Probably out of morbid curiosity, I watched an episode of CSI: Miami last night and was struck by how far gone from reality TV is. In this episode of the popular series, a conman hatches a ludicrous scheme. First he murders a rich guy by rigging his Jaguar’s brake mechanism, sending him crashing into the wall near his office. Then he poses as a widower and befriends the rich man’s widow at grief counseling. He hires two younger con artists to pose as his kids and they become a new family. But the whole point (which we find out in reverse) was to get a connection to another rich person in the nearby yacht club who happens to keep $50M in gold bars in his bedroom. And this is where it gets really imaginative.
See, eventually the kids grab the gold, shoot the Dutch foreign exchange student housesitter there (the ex-boyfriend of the con girl), drag the gold and the dead body out to their yacht, and go on a pleasant family trip into the bay by the barges. But unbeknownst to them, the gold guy’s daughter (ex-girlfriend of the con boy) had walked in on the two siblings (not actually related) having sex (of course we get to see it, too). Then in a fury, she enacts her own elaborate revenge by emptying the water from con boy’s bong and filling it with lighter fluid. So when he goes to light up on the boat (with the gold) it blows up and the boat catches fire.
Meanwhile in another elaborate scheme, a local salvaging boat has pulled a sand bar buoy out of the way, causing the flaming con boat to get stuck in the mud. Wouldn’t you know it, but sharks are swarming (this is the opening scene) and the con girl freaks out about the fire, sees the sharks, jumps into the water with the sharks, and promptly gets eaten by sharks. The con boy jumps in after her but does not get eaten. Instead, he swims over to the salvage barge and works out a deal to split the take on the gold, since anything salvaged is legally owned by the salvager.

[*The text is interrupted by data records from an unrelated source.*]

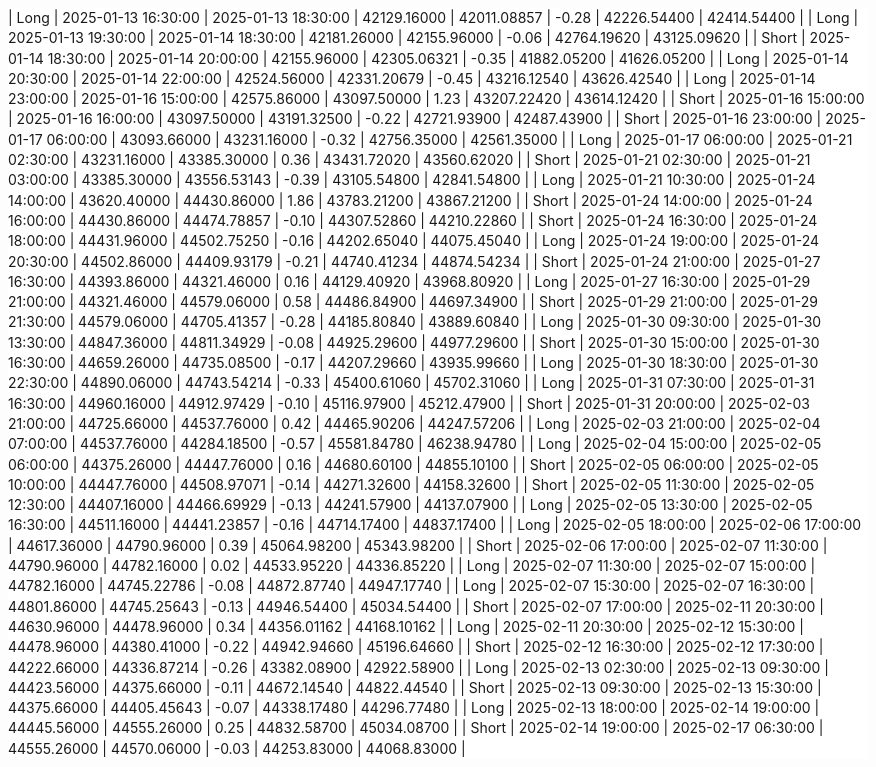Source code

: | Long | 2025-01-13 16:30:00 | 2025-01-13 18:30:00 | 42129.16000 | 42011.08857 | -0.28 | 42226.54400 | 42414.54400 |
| Long | 2025-01-13 19:30:00 | 2025-01-14 18:30:00 | 42181.26000 | 42155.96000 | -0.06 | 42764.19620 | 43125.09620 |
| Short | 2025-01-14 18:30:00 | 2025-01-14 20:00:00 | 42155.96000 | 42305.06321 | -0.35 | 41882.05200 | 41626.05200 |
| Long | 2025-01-14 20:30:00 | 2025-01-14 22:00:00 | 42524.56000 | 42331.20679 | -0.45 | 43216.12540 | 43626.42540 |
| Long | 2025-01-14 23:00:00 | 2025-01-16 15:00:00 | 42575.86000 | 43097.50000 | 1.23 | 43207.22420 | 43614.12420 |
| Short | 2025-01-16 15:00:00 | 2025-01-16 16:00:00 | 43097.50000 | 43191.32500 | -0.22 | 42721.93900 | 42487.43900 |
| Short | 2025-01-16 23:00:00 | 2025-01-17 06:00:00 | 43093.66000 | 43231.16000 | -0.32 | 42756.35000 | 42561.35000 |
| Long | 2025-01-17 06:00:00 | 2025-01-21 02:30:00 | 43231.16000 | 43385.30000 | 0.36 | 43431.72020 | 43560.62020 |
| Short | 2025-01-21 02:30:00 | 2025-01-21 03:00:00 | 43385.30000 | 43556.53143 | -0.39 | 43105.54800 | 42841.54800 |
| Long | 2025-01-21 10:30:00 | 2025-01-24 14:00:00 | 43620.40000 | 44430.86000 | 1.86 | 43783.21200 | 43867.21200 |
| Short | 2025-01-24 14:00:00 | 2025-01-24 16:00:00 | 44430.86000 | 44474.78857 | -0.10 | 44307.52860 | 44210.22860 |
| Short | 2025-01-24 16:30:00 | 2025-01-24 18:00:00 | 44431.96000 | 44502.75250 | -0.16 | 44202.65040 | 44075.45040 |
| Long | 2025-01-24 19:00:00 | 2025-01-24 20:30:00 | 44502.86000 | 44409.93179 | -0.21 | 44740.41234 | 44874.54234 |
| Short | 2025-01-24 21:00:00 | 2025-01-27 16:30:00 | 44393.86000 | 44321.46000 | 0.16 | 44129.40920 | 43968.80920 |
| Long | 2025-01-27 16:30:00 | 2025-01-29 21:00:00 | 44321.46000 | 44579.06000 | 0.58 | 44486.84900 | 44697.34900 |
| Short | 2025-01-29 21:00:00 | 2025-01-29 21:30:00 | 44579.06000 | 44705.41357 | -0.28 | 44185.80840 | 43889.60840 |
| Long | 2025-01-30 09:30:00 | 2025-01-30 13:30:00 | 44847.36000 | 44811.34929 | -0.08 | 44925.29600 | 44977.29600 |
| Short | 2025-01-30 15:00:00 | 2025-01-30 16:30:00 | 44659.26000 | 44735.08500 | -0.17 | 44207.29660 | 43935.99660 |
| Long | 2025-01-30 18:30:00 | 2025-01-30 22:30:00 | 44890.06000 | 44743.54214 | -0.33 | 45400.61060 | 45702.31060 |
| Long | 2025-01-31 07:30:00 | 2025-01-31 16:30:00 | 44960.16000 | 44912.97429 | -0.10 | 45116.97900 | 45212.47900 |
| Short | 2025-01-31 20:00:00 | 2025-02-03 21:00:00 | 44725.66000 | 44537.76000 | 0.42 | 44465.90206 | 44247.57206 |
| Long | 2025-02-03 21:00:00 | 2025-02-04 07:00:00 | 44537.76000 | 44284.18500 | -0.57 | 45581.84780 | 46238.94780 |
| Long | 2025-02-04 15:00:00 | 2025-02-05 06:00:00 | 44375.26000 | 44447.76000 | 0.16 | 44680.60100 | 44855.10100 |
| Short | 2025-02-05 06:00:00 | 2025-02-05 10:00:00 | 44447.76000 | 44508.97071 | -0.14 | 44271.32600 | 44158.32600 |
| Short | 2025-02-05 11:30:00 | 2025-02-05 12:30:00 | 44407.16000 | 44466.69929 | -0.13 | 44241.57900 | 44137.07900 |
| Long | 2025-02-05 13:30:00 | 2025-02-05 16:30:00 | 44511.16000 | 44441.23857 | -0.16 | 44714.17400 | 44837.17400 |
| Long | 2025-02-05 18:00:00 | 2025-02-06 17:00:00 | 44617.36000 | 44790.96000 | 0.39 | 45064.98200 | 45343.98200 |
| Short | 2025-02-06 17:00:00 | 2025-02-07 11:30:00 | 44790.96000 | 44782.16000 | 0.02 | 44533.95220 | 44336.85220 |
| Long | 2025-02-07 11:30:00 | 2025-02-07 15:00:00 | 44782.16000 | 44745.22786 | -0.08 | 44872.87740 | 44947.17740 |
| Long | 2025-02-07 15:30:00 | 2025-02-07 16:30:00 | 44801.86000 | 44745.25643 | -0.13 | 44946.54400 | 45034.54400 |
| Short | 2025-02-07 17:00:00 | 2025-02-11 20:30:00 | 44630.96000 | 44478.96000 | 0.34 | 44356.01162 | 44168.10162 |
| Long | 2025-02-11 20:30:00 | 2025-02-12 15:30:00 | 44478.96000 | 44380.41000 | -0.22 | 44942.94660 | 45196.64660 |
| Short | 2025-02-12 16:30:00 | 2025-02-12 17:30:00 | 44222.66000 | 44336.87214 | -0.26 | 43382.08900 | 42922.58900 |
| Long | 2025-02-13 02:30:00 | 2025-02-13 09:30:00 | 44423.56000 | 44375.66000 | -0.11 | 44672.14540 | 44822.44540 |
| Short | 2025-02-13 09:30:00 | 2025-02-13 15:30:00 | 44375.66000 | 44405.45643 | -0.07 | 44338.17480 | 44296.77480 |
| Long | 2025-02-13 18:00:00 | 2025-02-14 19:00:00 | 44445.56000 | 44555.26000 | 0.25 | 44832.58700 | 45034.08700 |
| Short | 2025-02-14 19:00:00 | 2025-02-17 06:30:00 | 44555.26000 | 44570.06000 | -0.03 | 44253.83000 | 44068.83000 |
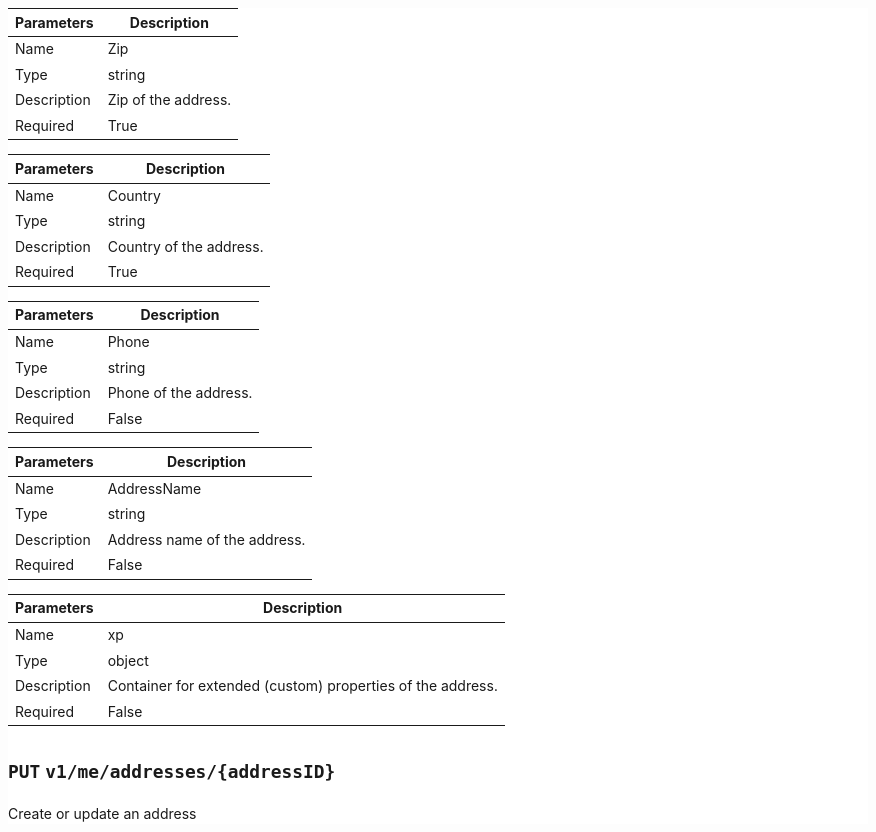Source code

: 
| Parameters      | Description                    |
|------------------|---------------------------------|
| Name            | Zip                            |
| Type            | string                         |
| Description     | Zip of the address.            |
| Required        | True                           |


| Parameters      | Description                    |
|------------------|---------------------------------|
| Name            | Country                        |
| Type            | string                         |
| Description     | Country of the address.        |
| Required        | True                           |


| Parameters      | Description                    |
|------------------|---------------------------------|
| Name            | Phone                          |
| Type            | string                         |
| Description     | Phone of the address.          |
| Required        | False                          |


| Parameters      | Description                    |
|------------------|---------------------------------|
| Name            | AddressName                    |
| Type            | string                         |
| Description     | Address name of the address.   |
| Required        | False                          |


| Parameters      | Description                    |
|------------------|---------------------------------|
| Name            | xp                             |
| Type            | object                         |
| Description     | Container for extended (custom) properties of the address. |
| Required        | False                          |

## `PUT` `v1/me/addresses/{addressID}`
Create or update an address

This doesn’t even touch the impossible guesswork made by the investigators, nor does it match the nonsensical interrogation scenes where the cops tell the crooks everything they know, the crooks act smug, and nothing is accomplished except for a dramatic showdown and funny faces. There are fancy computers and multi-million dollar crimelabs and the whole thing gives the unfortunate impression that the police are anything other than a bunch of inept traffic ticket writers. But what really strikes me about this thing is how distant from the reality of criminal violence the show is. In the real world, there are far fewer madcap plots than there are random acts prompted by morbid curiosity.
Take the case of Nicholas Minucci. The 20-year-old was sentenced to 15 years yesterday for beating a black man unconscious with a baseball bat in the predominantly white neighborhood of Howard Beach in Queens, New York. The attack, which resulted in a fractured skull and an existential revelation (“Although I was at first extremely bitter, I now have a different state of mind,” the victim said. “This situation has helped me to look at my life and appreciate it more. I could have easily not been here because of your stupidness”) was prosecuted as a hate crime because of a racial slur used during the attack (the defense argued that Minucci was simply speaking the way thousands of other young men do). Granted, the victim was heading into the neighborhood with intent to steal a car, but he just hadn’t gotten around to it yet.
On the flip side of the racial coin, I like the story of Kenny Alexis, a 20-year-old Haitian man in America on a student visa accused of stabbing two Canadian tourists walking in Manhattan's theater district. He was angry because they snubbed him when he tried to talk to them. “Yeah, those white girls ... They don't want to talk to anybody, so I went after them,” he told investigators. It all began one ill-omened day this past June when he noticed a man looking at him funny and sensed the man was “out to get him.” Alexis stabbed the man and hopped on a subway car. He stabbed another guy on a subway station platform hours later because he “felt threatened.” He then went to approach the aforementioned white women, who were walking away from him rather fast. Alexis “was upset that they wouldn't talk to him so he quickly followed behind them” and stabbed each in the back, reports indicate.
But closer to home is Matthew McCombs, the 18-year-old charged with killing 16-year-old high school student and FFA (Future Farmers of America) member Ashton Glover. He was captured in Michigan with his cohort Sean Brown trying to cross the US-Canada border into Ontario just minutes after his information was posted to the national criminal directory. The Sugar Land, Texas resident had stolen the murder weapon, “an old model replica, a frontier model … out of production for some time,” from a friend's grandmother's house in nearby Kerrville, Texas. When asked why he shot his friend in the head on July 7 in the muddy field that night, his response was “morbid curiosity.” The two boys came back to bury the body only after they went to IHOP for breakfast.